Las bolsas contenedoras flexibles son una solución revolucionaria para el envasado a granel. Las bolsas contenedoras se pueden utilizar para el almacenamiento y transporte de alimentos, medicamentos, productos químicos, granos, minerales y otros productos en polvo, granulados, a granel y líquidos.
Las bolsas contenedoras no solo hacen que el transporte y almacenamiento de productos y materias primas sea más conveniente y eficiente, sino que también reducen los costos de flete. Echemos un vistazo a cómo las bolsas contenedoras le permiten ahorrar costos de envío en los siguientes cinco aspectos. A diferencia de otras soluciones de embalaje a granel, las bolsas contenedoras flexibles no requieren un embalaje secundario. El embalaje secundario generalmente aumenta el peso de las mercancías y ocupa espacio adicional, lo que aumenta el costo de transporte de las mercancías.
Además de no requerir embalaje secundario, las bolsas de contenedores flexibles son resistentes y duraderas y, por lo general, no requieren embalaje protector. Al igual que en el caso del embalaje secundario, no es necesario un embalaje protector, lo que también ahorra el costo de espacio de envío y embalaje adicional.
La tara es el peso del contenedor de embalaje de sus mercancías. Cuanto más pesado sea el contenedor de embalaje, más gastos de envío tendrá que pagar por el envío de las mercancías.

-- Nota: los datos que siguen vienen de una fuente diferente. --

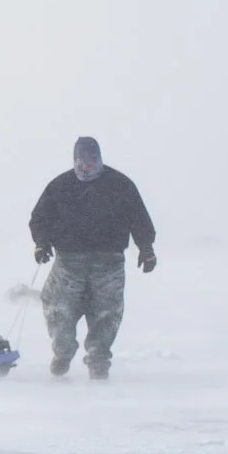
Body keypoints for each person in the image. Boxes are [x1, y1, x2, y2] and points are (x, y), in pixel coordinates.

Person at [27, 135, 157, 379]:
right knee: (59, 310)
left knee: (106, 314)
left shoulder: (120, 185)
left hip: (109, 262)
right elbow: (40, 218)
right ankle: (63, 352)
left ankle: (98, 362)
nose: (88, 165)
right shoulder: (60, 185)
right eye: (83, 160)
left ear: (99, 158)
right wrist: (41, 243)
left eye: (93, 160)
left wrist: (146, 248)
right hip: (69, 261)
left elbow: (139, 217)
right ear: (76, 160)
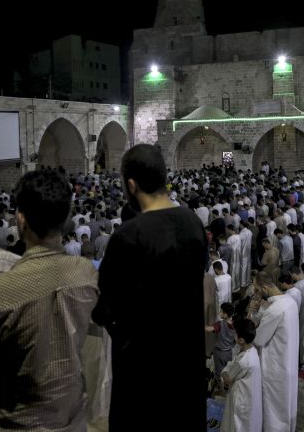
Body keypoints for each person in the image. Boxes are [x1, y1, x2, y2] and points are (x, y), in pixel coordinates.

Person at [92, 144, 207, 431]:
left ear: (131, 185)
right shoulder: (193, 223)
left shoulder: (129, 235)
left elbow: (105, 308)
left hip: (143, 372)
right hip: (186, 364)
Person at [0, 169, 98, 431]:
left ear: (21, 220)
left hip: (19, 424)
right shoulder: (86, 273)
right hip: (72, 420)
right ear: (66, 217)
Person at [249, 272, 299, 432]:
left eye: (257, 290)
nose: (256, 294)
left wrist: (252, 313)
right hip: (288, 361)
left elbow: (258, 339)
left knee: (274, 407)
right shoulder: (290, 301)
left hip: (275, 366)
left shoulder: (275, 310)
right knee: (286, 402)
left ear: (265, 287)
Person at [220, 318, 262, 432]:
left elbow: (228, 378)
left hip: (240, 398)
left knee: (236, 424)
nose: (234, 334)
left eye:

Las bolsas contenedoras flexibles son muy livianas, lo que minimiza el peso de tara de sus mercancías, lo que equivale a transportar más mercancías por menos dinero. La razón es tan simple como eso. Con las características de peso ligero y gran durabilidad, las bolsas contenedoras flexibles tienen la capacidad de cargar una gran cantidad de materias primas de carga. El rango de carga segura de la bolsa contenedora es de 1000 libras a 5000 libras, por lo que la bolsa contenedora tiene la capacidad de cargar una gran cantidad de materias primas de carga.
El espacio de almacenamiento es caro y el objetivo de todas las empresas es aprovechar cada centímetro de él de la forma más eficiente posible. Las bolsas contenedoras que no se utilizan se pueden plegar hasta alcanzar un tamaño compacto para almacenarlas, lo que permite ahorrar dinero y resulta más cómodo. Las bolsas contenedoras empaquetadas también son buenas para el almacenamiento, ya que se pueden apilar unas sobre otras, lo que ayuda a maximizar el espacio de almacenamiento.
Algunas bolsas de contenedor producidas especialmente se pueden usar varias veces y dichas bolsas de contenedor se pueden llamar bolsas de contenedor con factor de seguridad 6:1.
Las bolsas de contenedores 6:1 se pueden utilizar dos veces, lo que puede reducir el costo total. Es importante tener en cuenta que, si bien estas bolsas de contenedores se pueden utilizar más de una vez, es importante seguir pautas y reglas específicas para volver a utilizarlas de manera segura y adecuada.